(Akiit.com) Even before President Obama publicly announced that he would tap Eric Holder for Attorney General, he knew Holder would be a tough sell job. So he quietly asked key Senate Republicans whether they would go to war to block his confirmation. The GOP response was at best a tepid, and a far from satisfactory no.
The last thing Obama needed was a bitter, partisan, and contentious fight over Holder. Yet during the confirmation hearing, Holder was grilled over his role as Deputy Attorney General in Bill Clinton’s administration in a handful of controversial Clinton pardons.
The panel also dug at him for lobbying on behalf of telecom giant Global Crossing after the company went belly up in 2002. Global Crossing incurred millions in debt. The Republican National Committee first brought this up and claimed it would push to make it a campaign issue in the 2008 election, because Holder was an advisor to the Obama campaign. The RNC didn’t say just what the issue was. It didn’t matter since the issue was really to hit Holder, on any and everything it could to sully Obama.
Then there was the Elian Gonzalez case. In 1999 Cuban leaders in Florida were furious at Clinton Attorney General Janet Reno for enforcing a court order requiring that the 6-year-old Gonzalez be removed from his relatives’ home in Miami’s Little Havana and returned to Cuba. Holder took some heat for enforcing the court order.
The same year Holder drew more fire for his role in approving the clemency request for 16 members of the radical Puerto Rican independence group FALN, convicted of a string of terrorist bombings and murders. The FBI, Bureau of Prisons and U.S. state attorneys opposed clemency for the 16. Holder refused to comment on what part he played in the clemency action. This charge against him also went nowhere.
Holder was overwhelmingly confirmed as AG. But there was always the sense that GOP leaders were just watching, waiting, and marking time until they could pounce on him again. He was clearly seen as a pawn in their relentless attack plan on Obama. If they could discredit, taint, and tarnish Holder for even the most picayune act, it would be another slap at Obama.
Since the GOP got back in the saddle in the House, Holder was back in their gun sights. The issue is Holder’s alleged duplicity in the botched ATF’s Mexican gun sting operation “fast and furious.” The issue is just as partisan politically vengeful as the other GOP ploys to taint Obama through Holder.
The ATF gun sting is nothing new. Former President W. Bush’s DOJ ran a similar gun sting a year before Obama took office. The program resumed in 2010 with no evidence that Holder knew all the details or the problems with the sting operation. Many of which as he testified were not disclosed to him by operatives. The program ultimately was not a DOJ operation but a local law enforcement program that should have drawn fire but should not have been blown up into a manic partisan crusade against Holder.
A distressed Holder made that exact point during the sweating he got from Congressional GOP attackers when he bluntly called the attacks “politically motivated gotcha games.” The implication is that the attacks are just another in the saber rattle against him and by extension Obama.
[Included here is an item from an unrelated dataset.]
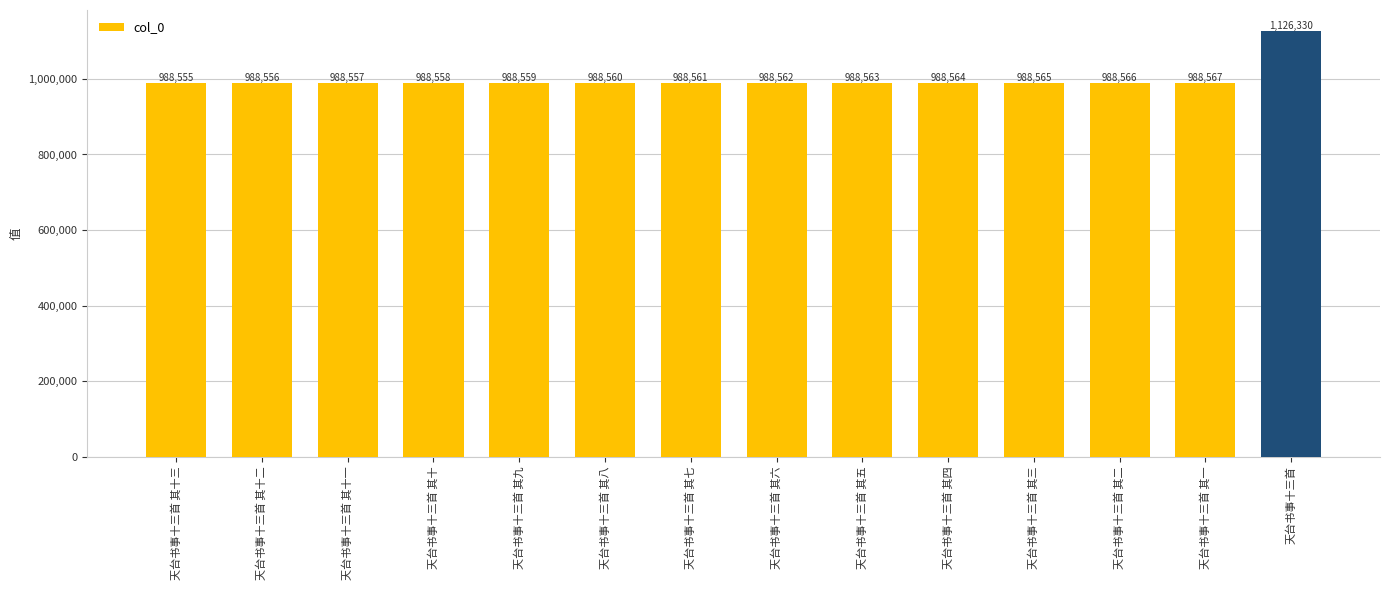

Rank the categories by value from lowest to highest.

天台书事十三首 其十三, 天台书事十三首 其十二, 天台书事十三首 其十一, 天台书事十三首 其十, 天台书事十三首 其九, 天台书事十三首 其八, 天台书事十三首 其七, 天台书事十三首 其六, 天台书事十三首 其五, 天台书事十三首 其四, 天台书事十三首 其三, 天台书事十三首 其二, 天台书事十三首 其一, 天台书事十三首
Holder has enough GOP partisan lashes on his back to know that no matter how many facts he cites to bolster his case that he didn’t know or certainly approve any illicit doings in the sting operation, the issue won’t go away. The GOP will toss out empty threats such as demands for his firing, or resignation, and even talk about impeachment. It won’t happen. But it’s media catchy and sensational enough to keep Holder on the hot seat. The issue will be bandied about even more in 2012 to paint Holder as an incompetent, conniving political hack who supposedly typifies the poor and untrustworthy judgment of Obama in picking his political appointees.
Holder has tried to stay out front of the GOP attack dogs by spending hours in testimony before the GOP controlled House panels. He has repeatedly publicly admitted that mistakes were made, calling the ATF’s tactics “unacceptable,” and has accepted blame for them, calling them “inexcusable.” But with the start of the 2012 presidential election weeks away and with the GOP’s manic vow to make Obama a one term president, if the GOP can keep the heat on Holder, the nation’s top law enforcement official, and an official close to Obama, it will serve as a red herring to toss more mud on Obama and hope that it sticks. In the end the hit on Holder is no different than the others. It’s a hit on Obama.